[[ Entries provided open ]]
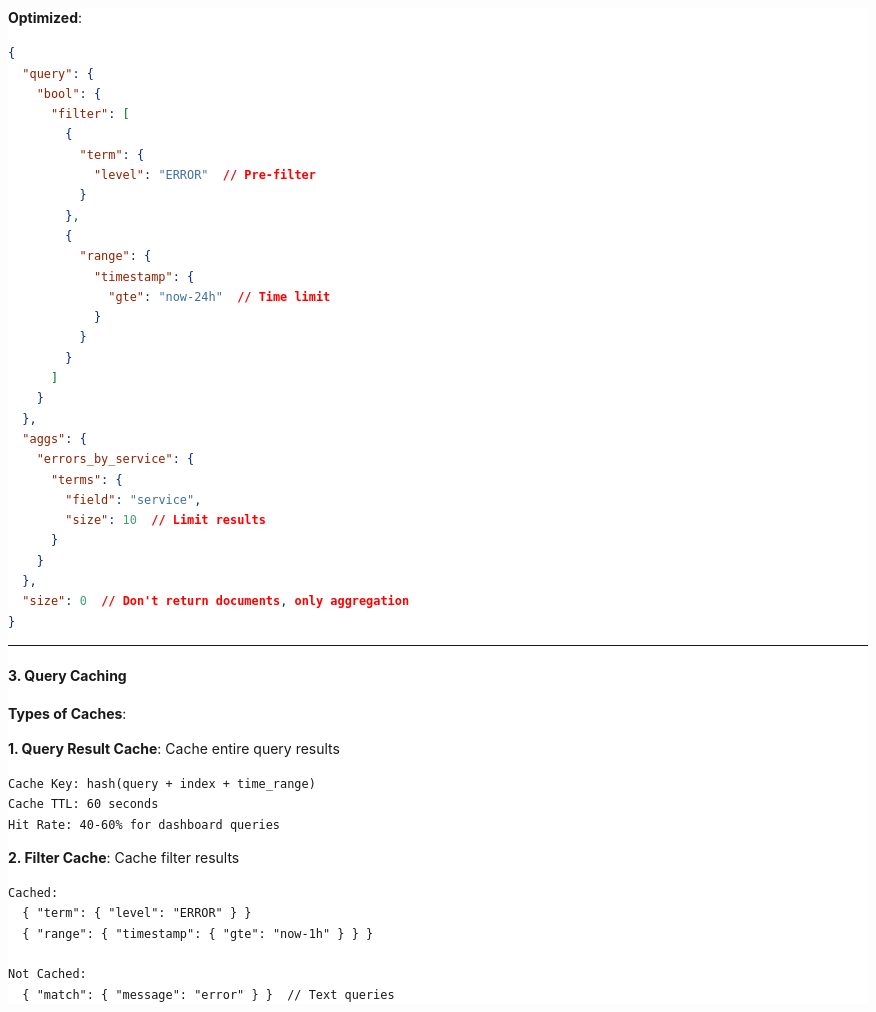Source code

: **Optimized**:
```json
{
  "query": {
    "bool": {
      "filter": [
        {
          "term": {
            "level": "ERROR"  // Pre-filter
          }
        },
        {
          "range": {
            "timestamp": {
              "gte": "now-24h"  // Time limit
            }
          }
        }
      ]
    }
  },
  "aggs": {
    "errors_by_service": {
      "terms": {
        "field": "service",
        "size": 10  // Limit results
      }
    }
  },
  "size": 0  // Don't return documents, only aggregation
}
```

---

#### 3. Query Caching

**Types of Caches**:

**1. Query Result Cache**: Cache entire query results
```
Cache Key: hash(query + index + time_range)
Cache TTL: 60 seconds
Hit Rate: 40-60% for dashboard queries
```

**2. Filter Cache**: Cache filter results
```
Cached:
  { "term": { "level": "ERROR" } }
  { "range": { "timestamp": { "gte": "now-1h" } } }

Not Cached:
  { "match": { "message": "error" } }  // Text queries
```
[[ Entries provided closed ]]
Work to complete: How many lines of the entries contain the word "queries"? Only the number is wanted.

Output below: 2